The History Behind Iowa State’s Jack Trice Stadium

WATERLOO – A New York Times article on Iowa State’s Jack Trice Stadium included one fact that is sure to shock college football fans across the nation. I know it surprised me. Jack Trice Stadium in Ames is the only major college football stadium that is named after an African American. Given what is going on in our nation today, the story of Jack Trice is more important now than ever.

I admit that I didn’t know the tragic story of Iowa State offensive lineman Jack Trice. He was the first black athlete at Iowa State and played tackle for the Cyclones in the 1920s. The Times article points out that Trice was majoring in Animal Husbandry and wanted to head back south to help southern farmers upon his graduation. Instead, tragedy struck instead.

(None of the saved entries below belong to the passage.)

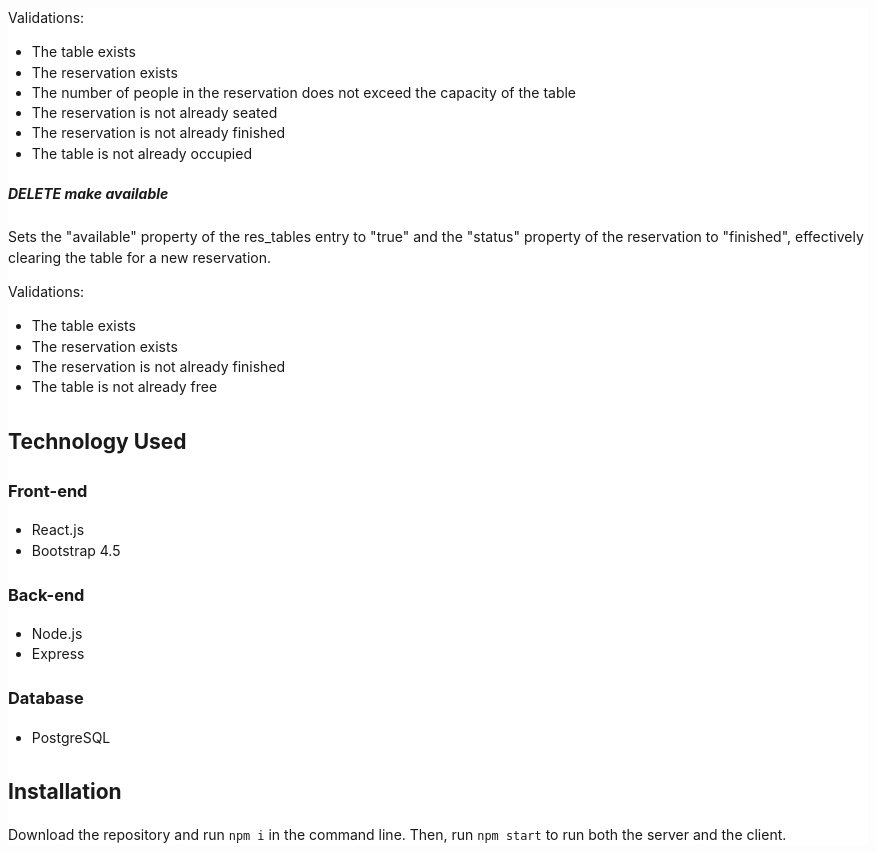 Validations:
- The table exists
- The reservation exists
- The number of people in the reservation does not exceed the capacity of the table
- The reservation is not already seated
- The reservation is not already finished
- The table is not already occupied

##### DELETE make available
Sets the "available" property of the res_tables entry to "true" and the "status" property of the reservation to "finished", effectively clearing the table for a new reservation.

Validations:
- The table exists
- The reservation exists
- The reservation is not already finished
- The table is not already free

## Technology Used
### Front-end
- React.js
- Bootstrap 4.5
### Back-end
- Node.js
- Express
### Database
- PostgreSQL

## Installation
Download the repository and run `npm i` in the command line. Then, run `npm start` to run both the server and the client.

Jack Trice died on October 8th, 1923, two days after being trampled during a football game against Minnesota. Trice suffered severe bruising of his intestines and inflammation of his abdomen. The Times points out it was just the second varsity game of his career. Jack Trice died at the age of 21. Many question whether he was targeted during the game because of the color of his skin. There is no definitive proof that was the case. But the Times points out that many black players who played during the era of Jim Crow were injured severely.

For nearly 50 years Jack Trice was forgotten at Iowa State. Then, students, both black and white, took up his cause and campaigned to get the stadium named for him. That fight lasted 24 years. In 1997, dedication finally came. Jack Trice Stadium became a reality. Flash forward to 2020. A year filled with racial divides that run deep. Iowa State remains the one major college football program to honor an African American on their stadium. One out of 130. Its time for those numbers to change.